Convert the lines of the records from the first one through the line containing "class: Polypodiopsida" into a JSON list of strings with one string per line, omitting any blank lines.

— start DATASET CONTENT —

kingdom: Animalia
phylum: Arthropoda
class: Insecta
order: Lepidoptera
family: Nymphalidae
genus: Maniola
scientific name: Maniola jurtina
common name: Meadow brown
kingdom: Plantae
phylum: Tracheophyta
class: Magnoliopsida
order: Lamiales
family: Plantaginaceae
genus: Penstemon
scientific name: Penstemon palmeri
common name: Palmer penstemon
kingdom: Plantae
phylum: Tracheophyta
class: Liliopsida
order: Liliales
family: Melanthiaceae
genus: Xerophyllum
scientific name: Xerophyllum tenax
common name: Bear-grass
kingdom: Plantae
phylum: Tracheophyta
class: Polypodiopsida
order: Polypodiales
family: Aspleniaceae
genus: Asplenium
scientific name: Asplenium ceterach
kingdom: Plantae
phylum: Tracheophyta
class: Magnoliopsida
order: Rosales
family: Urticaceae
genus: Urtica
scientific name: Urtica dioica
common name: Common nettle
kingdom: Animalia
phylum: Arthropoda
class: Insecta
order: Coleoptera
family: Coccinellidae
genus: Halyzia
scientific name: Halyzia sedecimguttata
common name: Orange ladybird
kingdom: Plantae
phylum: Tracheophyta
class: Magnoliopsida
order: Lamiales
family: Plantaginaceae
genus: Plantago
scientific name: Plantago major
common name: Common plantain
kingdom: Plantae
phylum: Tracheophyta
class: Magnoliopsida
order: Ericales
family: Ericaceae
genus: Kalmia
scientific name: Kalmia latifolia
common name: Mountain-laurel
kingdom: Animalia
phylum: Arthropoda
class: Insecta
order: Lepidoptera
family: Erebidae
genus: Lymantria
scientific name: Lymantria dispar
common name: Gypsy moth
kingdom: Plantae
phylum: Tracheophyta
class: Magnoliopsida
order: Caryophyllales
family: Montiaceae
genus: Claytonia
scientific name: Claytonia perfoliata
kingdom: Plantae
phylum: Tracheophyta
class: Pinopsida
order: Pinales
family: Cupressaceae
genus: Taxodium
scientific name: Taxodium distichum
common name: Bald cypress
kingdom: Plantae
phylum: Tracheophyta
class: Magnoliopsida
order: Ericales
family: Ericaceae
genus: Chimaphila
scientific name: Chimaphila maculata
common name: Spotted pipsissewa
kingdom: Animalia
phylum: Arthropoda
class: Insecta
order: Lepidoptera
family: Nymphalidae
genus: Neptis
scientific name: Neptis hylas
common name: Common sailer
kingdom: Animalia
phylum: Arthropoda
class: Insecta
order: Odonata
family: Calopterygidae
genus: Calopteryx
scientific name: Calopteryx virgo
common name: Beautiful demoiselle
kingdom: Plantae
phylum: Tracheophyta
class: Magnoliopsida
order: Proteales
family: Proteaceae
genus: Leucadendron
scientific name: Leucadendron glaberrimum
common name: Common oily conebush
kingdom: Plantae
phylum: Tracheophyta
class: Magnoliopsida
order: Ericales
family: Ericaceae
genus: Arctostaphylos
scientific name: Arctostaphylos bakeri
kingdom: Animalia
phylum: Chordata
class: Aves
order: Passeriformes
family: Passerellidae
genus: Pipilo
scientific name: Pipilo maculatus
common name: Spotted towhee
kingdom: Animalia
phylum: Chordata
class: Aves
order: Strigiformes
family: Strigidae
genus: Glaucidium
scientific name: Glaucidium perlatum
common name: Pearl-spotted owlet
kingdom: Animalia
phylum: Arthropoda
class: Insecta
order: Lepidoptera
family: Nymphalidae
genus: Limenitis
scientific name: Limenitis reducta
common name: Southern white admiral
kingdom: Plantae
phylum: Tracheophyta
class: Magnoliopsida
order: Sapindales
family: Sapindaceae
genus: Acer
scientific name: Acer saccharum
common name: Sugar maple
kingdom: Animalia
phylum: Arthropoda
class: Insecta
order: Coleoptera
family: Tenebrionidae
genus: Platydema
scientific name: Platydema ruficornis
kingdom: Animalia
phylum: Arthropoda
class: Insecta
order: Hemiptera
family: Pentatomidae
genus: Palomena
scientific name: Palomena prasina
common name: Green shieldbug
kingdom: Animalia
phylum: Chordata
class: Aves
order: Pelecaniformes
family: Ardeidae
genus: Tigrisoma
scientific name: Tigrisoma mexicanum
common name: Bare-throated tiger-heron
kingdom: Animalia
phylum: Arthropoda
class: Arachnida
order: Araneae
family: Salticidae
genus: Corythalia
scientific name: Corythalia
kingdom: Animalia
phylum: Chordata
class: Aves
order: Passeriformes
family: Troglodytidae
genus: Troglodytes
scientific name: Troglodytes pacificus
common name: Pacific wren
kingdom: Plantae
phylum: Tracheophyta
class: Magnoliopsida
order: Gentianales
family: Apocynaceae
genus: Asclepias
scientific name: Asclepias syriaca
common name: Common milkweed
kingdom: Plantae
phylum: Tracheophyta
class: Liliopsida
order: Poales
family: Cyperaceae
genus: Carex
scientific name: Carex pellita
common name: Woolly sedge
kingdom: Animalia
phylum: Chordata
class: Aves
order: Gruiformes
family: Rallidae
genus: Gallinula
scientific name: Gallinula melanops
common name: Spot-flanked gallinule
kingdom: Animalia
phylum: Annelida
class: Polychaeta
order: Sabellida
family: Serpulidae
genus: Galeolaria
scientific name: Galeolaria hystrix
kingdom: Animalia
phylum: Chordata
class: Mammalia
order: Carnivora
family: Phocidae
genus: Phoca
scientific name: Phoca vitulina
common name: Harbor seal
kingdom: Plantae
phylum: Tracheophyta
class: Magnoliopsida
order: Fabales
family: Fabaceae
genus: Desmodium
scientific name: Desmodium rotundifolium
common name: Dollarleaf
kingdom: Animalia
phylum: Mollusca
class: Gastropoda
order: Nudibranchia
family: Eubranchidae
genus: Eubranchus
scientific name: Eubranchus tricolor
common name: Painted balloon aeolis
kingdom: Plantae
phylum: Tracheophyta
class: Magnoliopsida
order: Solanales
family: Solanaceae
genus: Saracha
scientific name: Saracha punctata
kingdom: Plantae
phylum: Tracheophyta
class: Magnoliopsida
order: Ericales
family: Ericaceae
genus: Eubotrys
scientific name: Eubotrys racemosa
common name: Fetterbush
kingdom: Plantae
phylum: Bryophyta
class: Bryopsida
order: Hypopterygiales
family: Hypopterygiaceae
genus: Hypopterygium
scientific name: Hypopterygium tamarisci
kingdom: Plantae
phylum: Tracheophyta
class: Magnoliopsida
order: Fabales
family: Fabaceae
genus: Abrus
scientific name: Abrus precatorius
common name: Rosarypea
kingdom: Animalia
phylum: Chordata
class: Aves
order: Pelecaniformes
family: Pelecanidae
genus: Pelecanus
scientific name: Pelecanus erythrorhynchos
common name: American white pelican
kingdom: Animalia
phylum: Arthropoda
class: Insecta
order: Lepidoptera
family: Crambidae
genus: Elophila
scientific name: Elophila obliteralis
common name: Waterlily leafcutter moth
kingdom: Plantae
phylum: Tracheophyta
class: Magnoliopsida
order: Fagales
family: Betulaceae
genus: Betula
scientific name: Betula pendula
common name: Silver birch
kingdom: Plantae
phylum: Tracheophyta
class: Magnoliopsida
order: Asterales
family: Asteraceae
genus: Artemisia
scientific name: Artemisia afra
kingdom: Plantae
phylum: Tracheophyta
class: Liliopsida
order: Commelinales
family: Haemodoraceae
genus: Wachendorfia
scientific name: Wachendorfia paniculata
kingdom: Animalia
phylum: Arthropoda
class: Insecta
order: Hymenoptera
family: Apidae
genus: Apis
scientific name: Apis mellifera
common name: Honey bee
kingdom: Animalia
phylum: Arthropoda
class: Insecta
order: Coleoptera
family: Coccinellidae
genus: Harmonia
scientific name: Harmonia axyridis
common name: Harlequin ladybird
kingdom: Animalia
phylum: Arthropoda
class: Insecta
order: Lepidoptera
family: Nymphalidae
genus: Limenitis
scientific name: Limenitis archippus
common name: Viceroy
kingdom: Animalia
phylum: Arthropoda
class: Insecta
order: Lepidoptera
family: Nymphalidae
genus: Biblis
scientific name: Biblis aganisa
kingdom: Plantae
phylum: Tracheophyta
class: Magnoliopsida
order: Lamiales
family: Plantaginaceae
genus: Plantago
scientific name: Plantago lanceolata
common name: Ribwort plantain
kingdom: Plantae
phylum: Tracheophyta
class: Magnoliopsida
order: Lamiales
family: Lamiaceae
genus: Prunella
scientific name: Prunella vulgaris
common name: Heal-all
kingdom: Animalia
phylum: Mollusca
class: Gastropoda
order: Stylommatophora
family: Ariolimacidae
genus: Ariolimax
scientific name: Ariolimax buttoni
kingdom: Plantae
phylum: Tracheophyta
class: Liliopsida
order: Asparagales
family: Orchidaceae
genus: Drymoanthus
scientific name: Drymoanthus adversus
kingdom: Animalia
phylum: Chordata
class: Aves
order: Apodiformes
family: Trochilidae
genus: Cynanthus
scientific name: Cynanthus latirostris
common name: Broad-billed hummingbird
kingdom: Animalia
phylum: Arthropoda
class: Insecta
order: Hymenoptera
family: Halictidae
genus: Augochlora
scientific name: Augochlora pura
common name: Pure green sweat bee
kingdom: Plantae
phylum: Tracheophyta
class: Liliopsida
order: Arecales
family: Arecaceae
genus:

— end DATASET CONTENT —

* **RESULT**
[
  "kingdom: Animalia",
  "phylum: Arthropoda",
  "class: Insecta",
  "order: Lepidoptera",
  "family: Nymphalidae",
  "genus: Maniola",
  "scientific name: Maniola jurtina",
  "common name: Meadow brown",
  "kingdom: Plantae",
  "phylum: Tracheophyta",
  "class: Magnoliopsida",
  "order: Lamiales",
  "family: Plantaginaceae",
  "genus: Penstemon",
  "scientific name: Penstemon palmeri",
  "common name: Palmer penstemon",
  "kingdom: Plantae",
  "phylum: Tracheophyta",
  "class: Liliopsida",
  "order: Liliales",
  "family: Melanthiaceae",
  "genus: Xerophyllum",
  "scientific name: Xerophyllum tenax",
  "common name: Bear-grass",
  "kingdom: Plantae",
  "phylum: Tracheophyta",
  "class: Polypodiopsida"
]